Patients robbed of ‘guaranteed’ care

CEO promises “fast track” recruitment after Union exposes massive nursing hours deficits.

An NSWNMA campaign to ensure safe staffing of hospitals in the Hunter New England Local Health District has resulted in senior management publicly pledging to abide by nurse-to-patient ratios set out in the Award.

The promise from LHD chief executive Michael DiRienzo follows a decision of the NSW Industrial Relations Commission supporting the union’s case at Belmont Hospital, and a spirited public protest by nurses at John Hunter Hospital.

NSWNMA members have been battling for months to get management to fill nursing vacancies and replace absent staff with ‘like for like’ at both hospitals.

Their actions have forced management to take steps to meet Award minimums of six nursing hours per patient per day (NHPPD) at John Hunter and five NHPPD at Belmont.

In addition, the NSWNMA is pushing for sufficient extra staff to be hired to fill short-term, unexpected vacancies, for example sick leave, to eliminate the need for nurses and midwives to stay back on forced overtime.

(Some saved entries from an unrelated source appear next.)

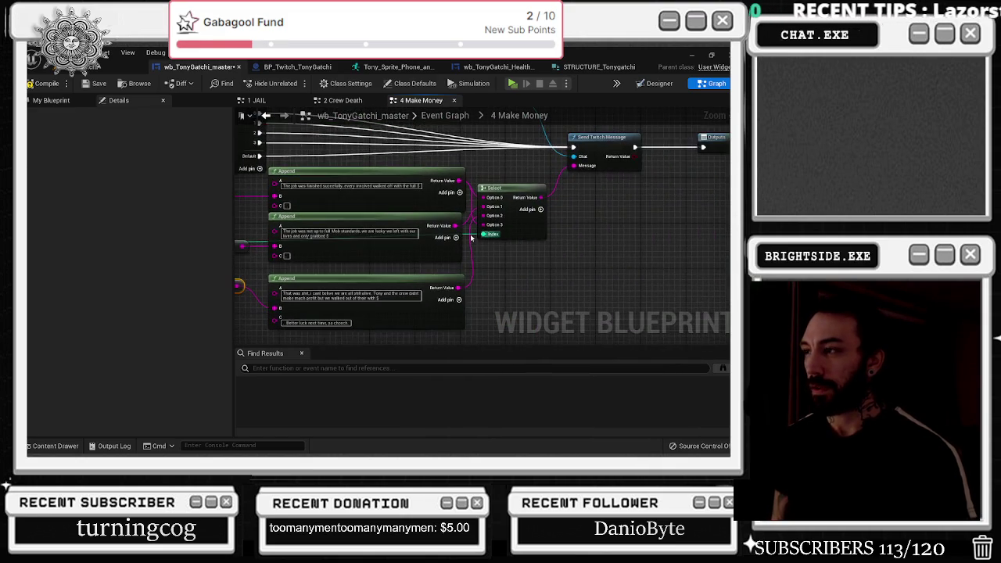
{"action": "left_click_drag", "start_coordinate": [488, 244], "coordinate": [498, 262]}
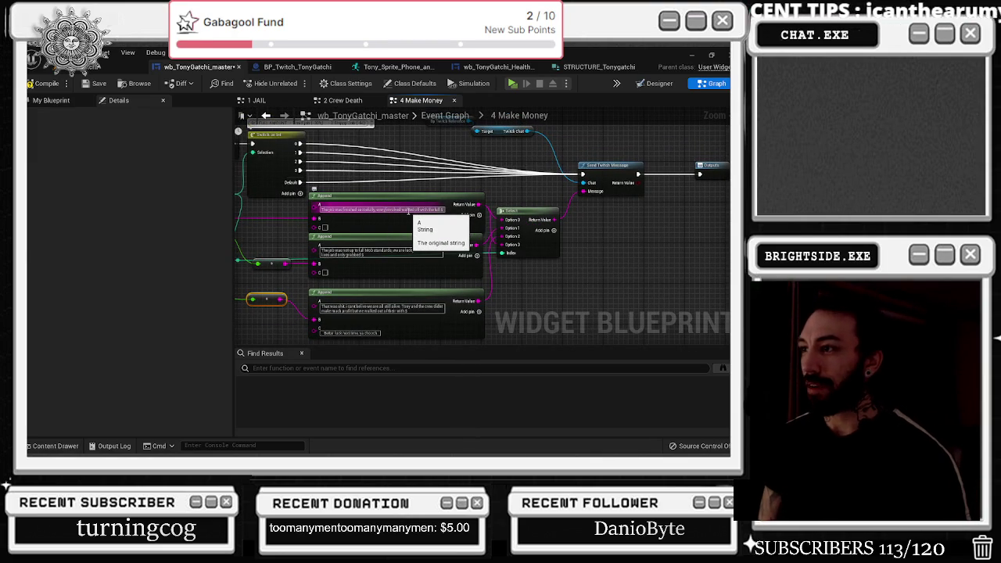
{"action": "left_click", "coordinate": [408, 211]}
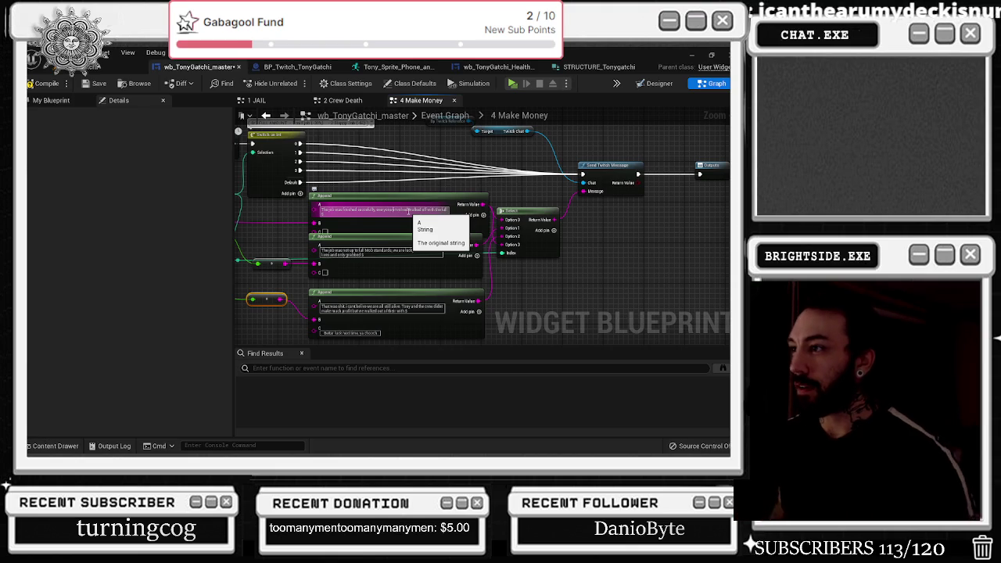
{"action": "left_click", "coordinate": [408, 181]}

The NSWNMA also insists that registered nurses and registered midwives are replaced by other registered nurses and midwives when those vacancies occur.

NSWNMA General Secretary Brett Holmes said the union asked the LHD for access to rosters and other data so it could accurately determine the extent of understaffing at both hospitals.

“When management refused this routine request we used our rights under the Industrial Relations Act to get access,” he said.

“The hospital documents revealed serious breaches of Award staffing provisions.”


Understaffed by nearly 7000 hours

The data showed John Hunter was understaffed by 6696 hours below minimum legal requirements over
a seven-month period.

John Hunter nurses responded with a massive protest at the hospital’s main campus (see story page 12).

Belmont Hospital data also showed widespread flouting of NHPPD minimums. Between January and August there were only two weeks during which staff levels complied with the Award.

The NSWNMA lodged a dispute over Belmont Hospital with the industrial Relations Commission.

It recommended that Hunter New England LHD comply with the Award, inform NUMs of the minimum staffing requirements in the relevant units and wards, and carry out spot checks of the data until December (see story page 10-11).

“The commission’s recommendations are a significant win for members on all wards and units,” Brett said.

CEO Michael DiRienzo told The Newcastle Herald there was no excuse for failing to meet NHPPD ratios at John Hunter and Belmont hospitals.

“I am taking this very seriously and personally managing this issue to ensure that we meet this important award requirement,” he told The Herald.

He said all units had always been “appropriately budgeted” to meet award minimum nursing care hours.

The paper added: “Mr DiRienzo said there was no excuse for not meeting the ratio, but issues such as non-compliant and incomplete rosters and increased demand on services had been contributing factors.”

“Our nursing staff work incredibly hard and I know this has affected them. For that I’m also very sorry,”
he said.

“We are fast tracking recruitment to all vacancies, working closely with nurse unit managers to improve rostering practices and have implemented a robust monitoring program that includes weekly reports to me to ensure compliance.”

Shortages will leave a scar

A Herald editorial comment welcomed Mr DiRienzo’s “acknowledgement of the pressures his staff are under and the vital work they do, and his vow to improve the situation”.

“But symptoms of the condition have been present for at least nine months, likely more, and it seems treatment, rather than finger pointing, is only occurring after tensions escalated and exhausted staff said enough was enough.

“How many experienced nurses has the delay in rendering first aid cost us? And how big a scar will that leave?” the paper asked.

A John Hunter midwife told The Herald she worked five shifts in three days the previous week.

She said the problem had become increasingly worse in the past three to four years – dismissing management’s previous claim that a busier than usual flu season was behind the problem.

“I hate coming to work, it’s awful,” she said. “Patients suffer, we’re losing senior midwives at a rate of knots, we have juniors that haven’t got as much experience or may not be registered nurses and they’re not well supported by the senior midwives because we don’t have any time.”

A nurse working at the hospital told The Herald that nursing staff had been forced to work double shifts with little notice, sometimes three-to-four times during a single week. It meant they were often missing out on sleep.

He said some areas of the hospital, such as “day stay” and the dialysis unit, had been temporarily converted into wards to accommodate extra patients.

“And then they expect us to staff the extra beds when we are already understaffed. Everyone is burned out and exhausted, and you have nurses administering drugs when they have gone the whole night without having a sleep. They are flogging us into the ground.”